> [REQUIREMENT]: Copy the listing exactly as given. Omit every picture.

> [EXERCISE INPUT]:

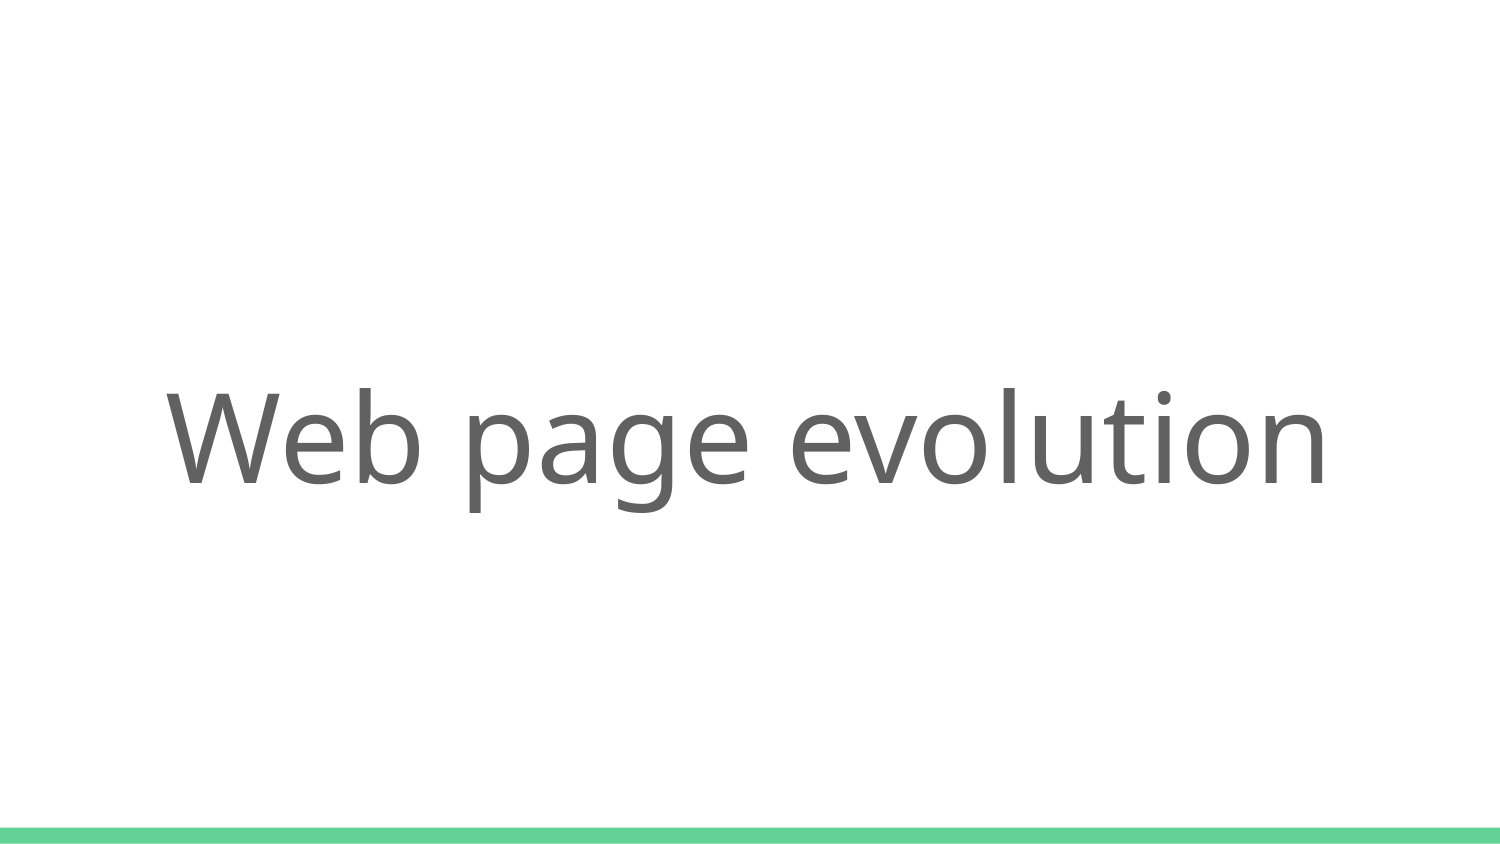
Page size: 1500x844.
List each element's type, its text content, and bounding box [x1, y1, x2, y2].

title Web page evolution [51, 321, 1449, 523]
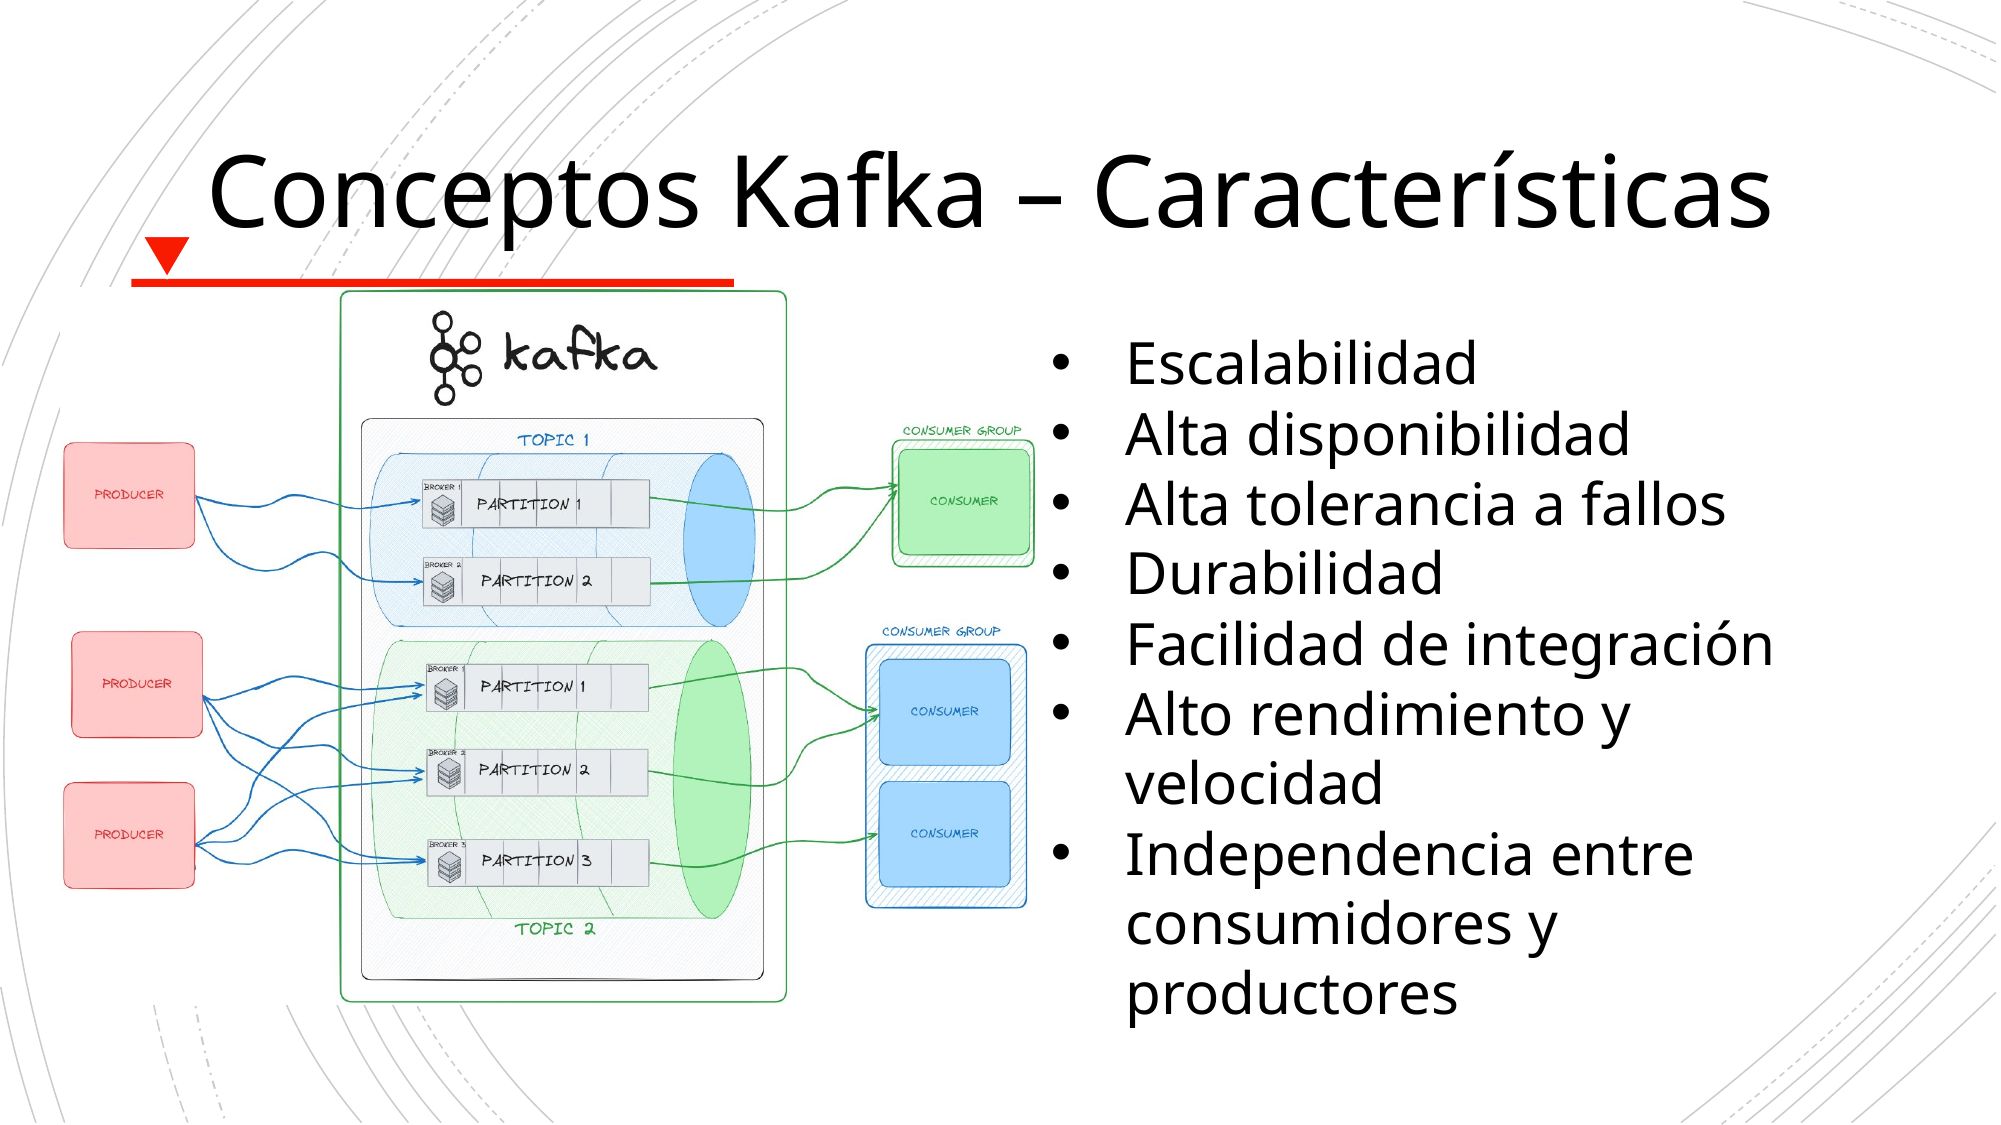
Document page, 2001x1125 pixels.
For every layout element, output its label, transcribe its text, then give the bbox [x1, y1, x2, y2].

picture [59, 286, 1037, 1005]
text_box Conceptos Kafka – Características [191, 120, 1795, 256]
text_box Escalabilidad Alta disponibilidad Alta tolerancia a fallos Durabilidad Facilidad de integración Alto rendimiento y velocidad Independencia entre consumidores y productores [1036, 319, 1875, 1034]
text_box [140, 234, 191, 280]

> [ANSWER TO THE PROBLEM]:
Page size: 1500x844.
List each element's type, its text content, and bounding box [x1, y1, x2, y2].

title Web page evolution [51, 321, 1449, 523]
Document page, 2001x1125 pixels.
For every layout element, output its label, transcribe its text, then give the bbox [x1, y1, x2, y2].

picture [59, 286, 1037, 1005]
text_box Conceptos Kafka – Características [191, 120, 1795, 256]
text_box Escalabilidad Alta disponibilidad Alta tolerancia a fallos Durabilidad Facilidad de integración Alto rendimiento y velocidad Independencia entre consumidores y productores [1036, 319, 1875, 1034]
text_box [140, 234, 191, 280]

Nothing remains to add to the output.